Opinion: There’s a new villain and we must all be afraid

As 2020 draws mercifully to a close, we all face grave danger from the year’s most vicious villain. This miscreant so imperils our way of life that governments and organizations throughout the land are mobilizing to blunt its destructive power. No, I’m not talking about the coronavirus, China, not even Democrat politicians. The greatest enemy of 2020 is (gasp!) the traditional American family.

I know, I know. Just the mention of such a specter brings chills to the spine. The family presents such a threat to the fabric of our society and the overall health of the general public that herculean efforts are underway to destroy families and scatter their remnants to the winds.

Examine the strategies deployed by some of our nation’s best and brightest – that think tank known as “liberal governors” – for an illustration of the tactics necessary to mitigate the damage done by families.

As the pandemic rolled across the nation last spring, Governor Cuomo of New York sought to cut the octogenarian head off of the barbarous family unit by rounding up elderly covid patients and confining them in congregate living environments. There, the filthy, infected elderly could freely spread the disease amongst each other and presumably not to the younger, healthier population. These tactics hastened the deaths of thousands of New Yorkers who had clearly lived too long, removing key advisors to evil families throughout the nation.

With the traditional, and therefore culturally appropriated and imperialist celebration known as “Thanksgiving” upon us, aspiring Cuomos in other states have stepped up their game to defeat the dreaded family. Governors from California to North Carolina and Virginia to Oregon have moved to cut off the advance of a key family brigade from rejoining its peers – the nefarious college student. Families have been warned of the dangers of allowing these wayward rogues back into the fold. Surely nothing good can come of it. No, they must remain isolated in an empty dorm or apartment, masked and sanitized as they partake of meager rations until they can be rounded up and inoculated, by force if necessary.

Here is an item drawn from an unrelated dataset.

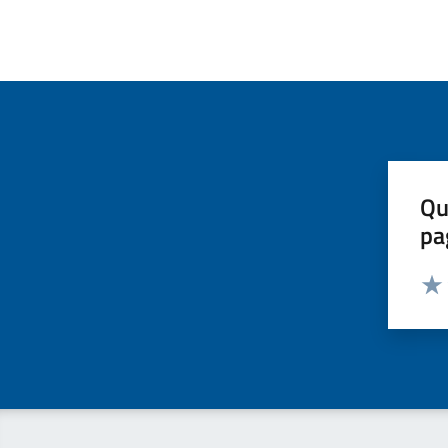
Qu
pa
Valut
Valu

With the grandparents locked away and the youth banished, what’s left of the heinous family unit is free to gather for the fall and winter holidays, as long as their numbers don’t exceed the scientifically determined sum that varies from state to state. No revelry can be had at these limited gatherings. Alcohol is discouraged. Hugging is prohibited, as is singing, chanting and playing loud music. They must eat their supper in silence, scattered throughout the yard, then retreat to their individual chambers until spring. And if any of these families should get out of line and violate the sanctions placed upon them, their neighbors are instructed to call the police to force them to comply.

In a seemingly direct threat to Mormon and Catholic families in particular, Oregon governor, Kate Brown, specifically told citizens to call police if their neighbors’ Thanksgiving gatherings exceed six people. It’s not clear how police will respond, since Brown has hardly been their biggest supporter this year.

These governors have clearly zeroed in on the true threat posed by family gatherings instead of lesser infection threats like full airplanes and crowded Black Friday shopping centers. We should be grateful for their wise and protective actions.

It’s not just governors who have taken aim at the traditional family structure. Until recently, Black Lives Matter (not the sentiment, but the political organization) included in their mission statement, a declaration to “disrupt the Western-prescribed nuclear family structure.” BLM clearly saw the threat that a family unit comprised of a present father, mother and between one and three children poses to society. Such family structures are renowned for producing children who feel loved, embrace education and graduate to adulthood with goals and values. We can’t have any of that. Sadly, BLM caved when former NFL star Marcellus Wiley criticized their anti-family message, citing his own nuclear family for his success.

Hospitals around the country have done their part to parse families and pick off the vulnerable one by one. Many hospitals either don’t allow visitors or limit them to a single family member when someone is admitted. This tactic, no doubt endorsed by the legion of liberal governors, puts the crosshairs on elderly and emotionally vulnerable patients. By depriving them of company, they are more likely to either die or to feel less bound to their family unit. Either outcome further weakens the great villain of 2020.

So as you gather in droves of not more than six this week, give thanks to the governors, the institutions, the wise organizations who clearly have all our best interests at heart. Be grateful that our sage benefactors protect us from ourselves and our vile relatives. Long for future winters absent of such familial bonds, perhaps devoid of contemptible holiday gatherings of any kind. For it is only then that we as a society can be truly free.